Earthquakes redistribute the Earth’s mass on a global scale.
Eventually, after an earthquake the earth mass can be slightly closer to the earth axis of rotation than before the earthquake.

Despite these changes, the rotation momentum of the earth will not change.
This is a consequence of the Newton's law of motion.
Without external forces on a mechanical system, the rotation momentum never changes.
During an earthquake, internal forces are on display, but no external forces.

The rotation momentum that doesn't change is given by $$R=I\omega$$.

$$I$$ is the moment of inertia which represents the distribution of mass around the axis of rotations of the earth.
$$I$$ decreases when the mass gets closer to the axis of rotation.

$$\omega={2\pi}/{T}$$ is the angular rotation speed of the earth. (T is the period of rotation: roughly 86400 seconds)
$$\omega$$ increases when $$I$$ decreases, to keep $$R$$ constant.

The relation between mass distribution and angular speed is well known, see http://www.exploratorium.edu/snacks/momentum_machine.html [Broken] for a famous school experiment.
On wikipedia you can find the maths behind the conservation of rotation momentum: look here .
If you want some specialised information, http://www.ecgs.lu/pdf/jlg92/JLG92_Gross.pdf [Broken]
You can also find details on the earth rotation here .

If you can have fun with calculations, you could try to re-evaluate the 3µs you mentioned in your question.
To do this, you will need the moment of inertia of the earth, an evaluation of the mass displaced (assume a earth crust thickness of 5km and a density of 5 maybe, and some geographical area), an evaluation of the displacement in direction of the axis of rotation.

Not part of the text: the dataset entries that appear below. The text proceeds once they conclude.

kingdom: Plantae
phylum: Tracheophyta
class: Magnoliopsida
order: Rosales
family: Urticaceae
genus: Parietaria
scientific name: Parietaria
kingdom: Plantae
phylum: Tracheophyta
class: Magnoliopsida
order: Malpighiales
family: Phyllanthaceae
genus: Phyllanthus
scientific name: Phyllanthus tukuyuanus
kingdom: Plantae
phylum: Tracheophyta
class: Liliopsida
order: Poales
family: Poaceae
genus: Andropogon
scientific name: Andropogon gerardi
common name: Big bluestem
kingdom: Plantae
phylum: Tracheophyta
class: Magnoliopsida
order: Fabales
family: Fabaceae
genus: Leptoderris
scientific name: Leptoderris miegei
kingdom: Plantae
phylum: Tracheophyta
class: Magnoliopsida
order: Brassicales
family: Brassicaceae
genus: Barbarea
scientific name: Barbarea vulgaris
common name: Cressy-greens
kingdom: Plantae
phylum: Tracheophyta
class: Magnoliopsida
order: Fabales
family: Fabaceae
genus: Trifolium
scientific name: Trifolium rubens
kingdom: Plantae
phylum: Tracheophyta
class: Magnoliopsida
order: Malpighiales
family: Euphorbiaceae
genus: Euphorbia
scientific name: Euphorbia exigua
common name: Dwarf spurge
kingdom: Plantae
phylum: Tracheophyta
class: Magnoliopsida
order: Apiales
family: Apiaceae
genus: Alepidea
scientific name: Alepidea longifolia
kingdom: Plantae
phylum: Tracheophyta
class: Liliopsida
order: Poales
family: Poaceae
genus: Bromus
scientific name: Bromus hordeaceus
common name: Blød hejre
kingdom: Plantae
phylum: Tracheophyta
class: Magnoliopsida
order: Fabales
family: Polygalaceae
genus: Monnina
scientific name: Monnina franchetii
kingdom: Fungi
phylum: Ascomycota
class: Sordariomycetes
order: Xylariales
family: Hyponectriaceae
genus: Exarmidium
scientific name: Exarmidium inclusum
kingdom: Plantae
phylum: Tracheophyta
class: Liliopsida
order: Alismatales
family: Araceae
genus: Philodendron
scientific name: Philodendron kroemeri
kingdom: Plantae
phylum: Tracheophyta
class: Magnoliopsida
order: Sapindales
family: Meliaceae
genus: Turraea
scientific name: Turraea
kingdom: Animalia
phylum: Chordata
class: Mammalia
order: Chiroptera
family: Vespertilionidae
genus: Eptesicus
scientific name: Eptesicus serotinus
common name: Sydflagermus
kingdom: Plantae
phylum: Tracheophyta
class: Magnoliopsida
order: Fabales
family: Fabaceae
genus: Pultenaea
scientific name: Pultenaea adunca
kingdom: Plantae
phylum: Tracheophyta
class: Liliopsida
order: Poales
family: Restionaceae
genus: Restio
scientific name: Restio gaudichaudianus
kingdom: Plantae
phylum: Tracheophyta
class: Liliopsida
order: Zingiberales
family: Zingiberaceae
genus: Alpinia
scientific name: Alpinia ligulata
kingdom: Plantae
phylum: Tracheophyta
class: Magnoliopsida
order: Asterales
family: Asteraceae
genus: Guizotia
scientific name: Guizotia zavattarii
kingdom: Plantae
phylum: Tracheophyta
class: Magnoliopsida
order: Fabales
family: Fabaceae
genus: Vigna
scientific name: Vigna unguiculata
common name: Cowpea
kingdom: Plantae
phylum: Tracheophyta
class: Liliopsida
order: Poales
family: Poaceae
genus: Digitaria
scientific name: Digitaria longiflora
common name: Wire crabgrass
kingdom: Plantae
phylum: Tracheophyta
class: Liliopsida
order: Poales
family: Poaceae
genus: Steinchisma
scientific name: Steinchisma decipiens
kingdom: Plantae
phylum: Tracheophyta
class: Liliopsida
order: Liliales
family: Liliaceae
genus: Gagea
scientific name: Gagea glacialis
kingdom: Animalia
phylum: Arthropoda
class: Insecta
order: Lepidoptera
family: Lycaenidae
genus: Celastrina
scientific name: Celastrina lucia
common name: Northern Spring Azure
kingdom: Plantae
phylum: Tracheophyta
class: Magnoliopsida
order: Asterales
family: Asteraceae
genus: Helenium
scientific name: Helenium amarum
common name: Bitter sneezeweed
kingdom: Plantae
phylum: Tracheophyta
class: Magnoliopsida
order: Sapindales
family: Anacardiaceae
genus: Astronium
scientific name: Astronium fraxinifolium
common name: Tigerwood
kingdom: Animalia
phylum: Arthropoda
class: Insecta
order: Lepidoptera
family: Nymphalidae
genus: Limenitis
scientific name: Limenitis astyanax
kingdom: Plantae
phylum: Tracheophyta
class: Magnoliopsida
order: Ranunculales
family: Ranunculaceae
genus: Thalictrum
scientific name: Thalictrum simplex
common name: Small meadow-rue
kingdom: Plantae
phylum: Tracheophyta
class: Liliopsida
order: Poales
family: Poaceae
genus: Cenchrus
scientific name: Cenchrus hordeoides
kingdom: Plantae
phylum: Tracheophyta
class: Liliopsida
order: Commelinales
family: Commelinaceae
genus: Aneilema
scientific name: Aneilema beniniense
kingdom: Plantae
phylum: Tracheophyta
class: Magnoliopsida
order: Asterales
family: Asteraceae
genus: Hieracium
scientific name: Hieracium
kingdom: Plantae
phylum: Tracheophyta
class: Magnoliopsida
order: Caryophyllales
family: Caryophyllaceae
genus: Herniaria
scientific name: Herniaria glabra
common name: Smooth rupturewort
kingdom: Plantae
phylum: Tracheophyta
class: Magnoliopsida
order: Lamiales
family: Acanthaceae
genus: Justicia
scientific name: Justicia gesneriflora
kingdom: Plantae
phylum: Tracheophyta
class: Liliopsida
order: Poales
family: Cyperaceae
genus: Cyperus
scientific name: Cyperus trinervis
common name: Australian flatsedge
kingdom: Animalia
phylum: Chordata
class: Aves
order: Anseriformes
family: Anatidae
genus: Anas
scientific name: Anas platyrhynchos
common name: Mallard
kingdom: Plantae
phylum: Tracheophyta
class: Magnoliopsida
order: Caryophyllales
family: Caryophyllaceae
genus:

The last reference explain other sources of changes in the earth rotation speed. The 3 µs are small in comparison.

Have fun !

Last edited by a moderator: May 1, 2017
3. Dec 31, 2004

### T.Roc

yes, the other natural sources cause a loss of 20 microseconds per day (as compared to the same day on the previous year). this ads .73 sec to the unfortunate idea called "time" every year.

TRoc

4. Dec 31, 2004

### KingNothing

"speed of the planet" which speed?

5. Jan 1, 2005

### lalbatros

KingNothing,

Your question is right and it points us to the approximate way newspapers and other media usually talk about physics and science.

However, it is quite clear that only the earth rotation speed can be involved here.

Michel

6. Jan 4, 2005

### Chi Meson

Why are they talking to medical experts? You should listen to physicists!

7. Jan 5, 2005

### Galileo

Don't have much info, but heard from a friend that because of a slightly increased angular velocity an extra leap second will be introduced at the start of next year. (Or it could be a second taken away, which would be more likely.)

Last edited: Jan 5, 2005
8. Jan 7, 2005

### LURCH

Perhaps the article you read was talking about the same phenomenon spoken of in this post , although that story is talking about the Earth's rotation slowing down by 3 microseconds, as a result of the crust being raised up.

The newspaper article cited in the original post seems to be talking about a faster orbit, while the other thread discusses a slower axial rotation. It would not surprise me if both of these articles were talking about the same phenomenon, and getting the fats mixed up.